===== Stored data

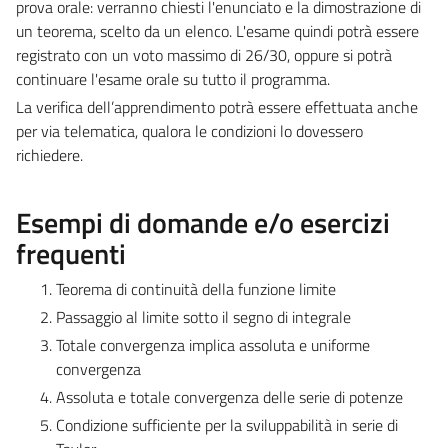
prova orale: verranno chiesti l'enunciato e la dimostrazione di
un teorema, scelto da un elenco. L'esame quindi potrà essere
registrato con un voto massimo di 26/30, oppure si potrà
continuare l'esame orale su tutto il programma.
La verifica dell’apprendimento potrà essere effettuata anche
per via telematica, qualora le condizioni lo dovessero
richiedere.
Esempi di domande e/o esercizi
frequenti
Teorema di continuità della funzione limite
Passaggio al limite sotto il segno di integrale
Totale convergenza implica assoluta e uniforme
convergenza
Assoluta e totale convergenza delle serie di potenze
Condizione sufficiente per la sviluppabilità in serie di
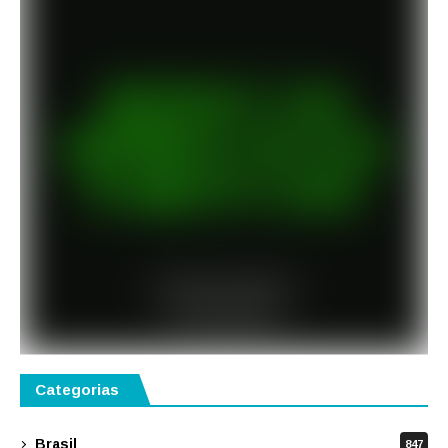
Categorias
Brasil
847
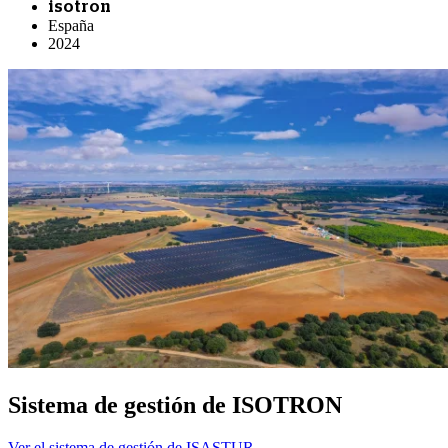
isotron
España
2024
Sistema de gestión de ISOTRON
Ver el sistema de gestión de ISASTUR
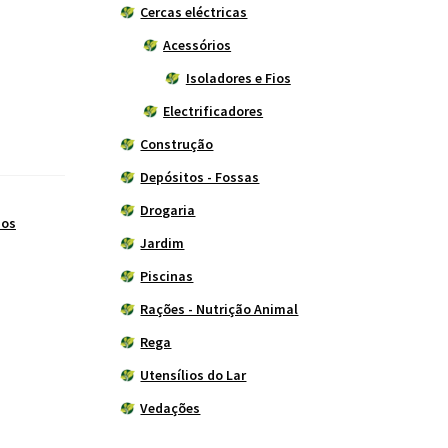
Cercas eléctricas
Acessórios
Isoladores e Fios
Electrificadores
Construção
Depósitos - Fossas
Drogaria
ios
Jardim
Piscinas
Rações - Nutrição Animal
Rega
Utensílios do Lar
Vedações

==========
===== Stored data

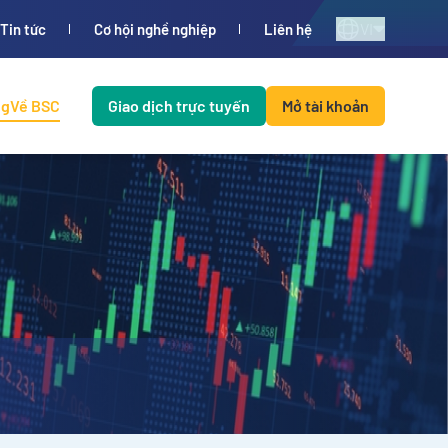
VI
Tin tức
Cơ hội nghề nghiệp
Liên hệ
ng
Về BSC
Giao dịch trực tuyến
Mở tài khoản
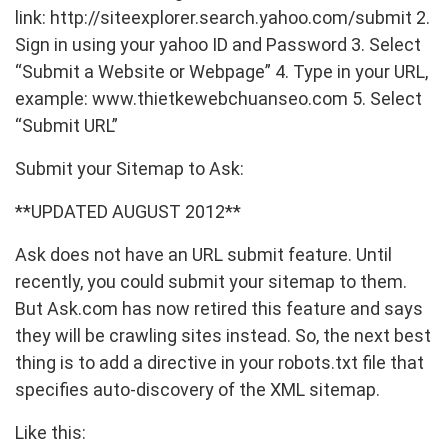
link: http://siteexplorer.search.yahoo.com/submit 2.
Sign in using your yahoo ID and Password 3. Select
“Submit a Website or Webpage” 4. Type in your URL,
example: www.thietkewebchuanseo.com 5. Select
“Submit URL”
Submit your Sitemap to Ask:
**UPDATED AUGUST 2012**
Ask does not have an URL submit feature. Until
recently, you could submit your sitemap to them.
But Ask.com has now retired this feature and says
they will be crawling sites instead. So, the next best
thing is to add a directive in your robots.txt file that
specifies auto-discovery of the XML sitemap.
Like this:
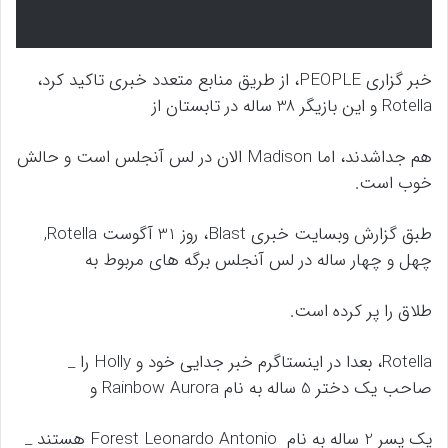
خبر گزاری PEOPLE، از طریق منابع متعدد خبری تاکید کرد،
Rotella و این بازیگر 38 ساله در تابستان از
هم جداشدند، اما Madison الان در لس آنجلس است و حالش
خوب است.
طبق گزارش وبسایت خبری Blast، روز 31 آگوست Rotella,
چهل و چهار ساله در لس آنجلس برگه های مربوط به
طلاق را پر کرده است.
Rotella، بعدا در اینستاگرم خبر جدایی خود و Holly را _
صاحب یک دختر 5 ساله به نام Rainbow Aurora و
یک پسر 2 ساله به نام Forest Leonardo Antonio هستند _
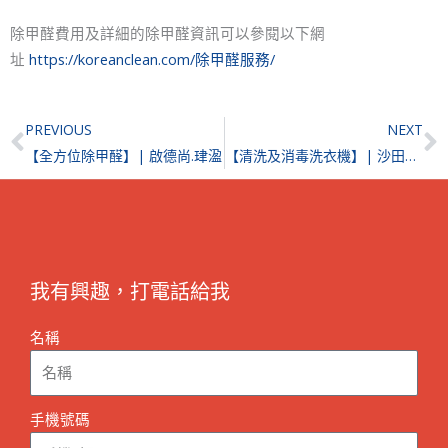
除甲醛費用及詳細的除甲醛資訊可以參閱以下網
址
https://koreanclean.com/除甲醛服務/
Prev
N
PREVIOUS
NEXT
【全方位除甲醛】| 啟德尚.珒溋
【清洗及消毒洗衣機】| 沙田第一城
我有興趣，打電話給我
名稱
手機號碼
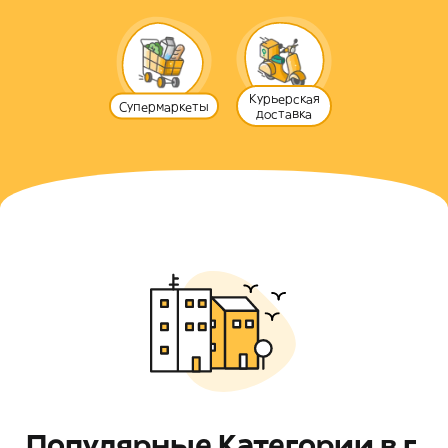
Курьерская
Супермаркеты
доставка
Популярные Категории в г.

==========

» What is being asked:
Each line of the entries above that includes the string "ساله" should be copied out.

» Output:
Rotella و این بازیگر 38 ساله در تابستان از
چهل و چهار ساله در لس آنجلس برگه های مربوط به
صاحب یک دختر 5 ساله به نام Rainbow Aurora و
یک پسر 2 ساله به نام Forest Leonardo Antonio هستند _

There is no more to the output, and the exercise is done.